Exercise data:
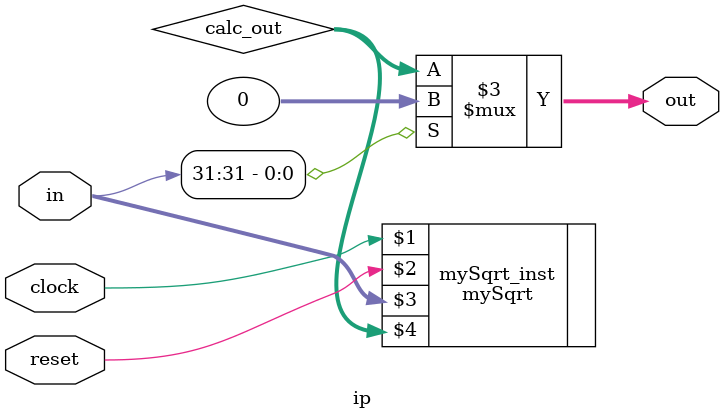
<source format=v>
module ip( input clock,
           input reset,
           input wire[31:0] in, 
           output wire[31:0] out);
	
reg [31:0] calc_out;
mySqrt mySqrt_inst(clock,reset,in,calc_out);


reg [7:0] buffer;  // 8-bit register
reg [8*20:0] str;   // 21-character string
integer my_int;

always @(posedge clock) begin
buffer = 8'hFF; // some 8-bit binary value
buffer[3:0] = 4'b1100; // overwrite the bits 3 through 0
str <= "Hello World!"; // set string
my_int <= 123;       // some integer value
end

assign out = (in[31]==0) ? calc_out : 32'b0;	
			  		  
endmodule
</source>
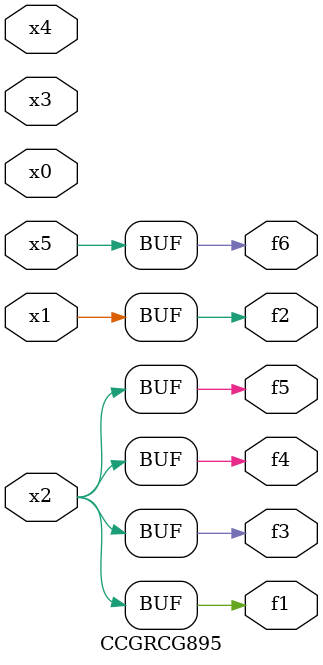
<source format=v>
module CCGRCG895(
	input x0, x1, x2, x3, x4, x5,
	output f1, f2, f3, f4, f5, f6
);
	assign f1 = x2;
	assign f2 = x1;
	assign f3 = x2;
	assign f4 = x2;
	assign f5 = x2;
	assign f6 = x5;
endmodule

</source>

Work instruction:
Track down every line in the entries that includes the string "assign", and copy it.

Response area:
assign out = (in[31]==0) ? calc_out : 32'b0;	
	assign f1 = x2;
	assign f2 = x1;
	assign f3 = x2;
	assign f4 = x2;
	assign f5 = x2;
	assign f6 = x5;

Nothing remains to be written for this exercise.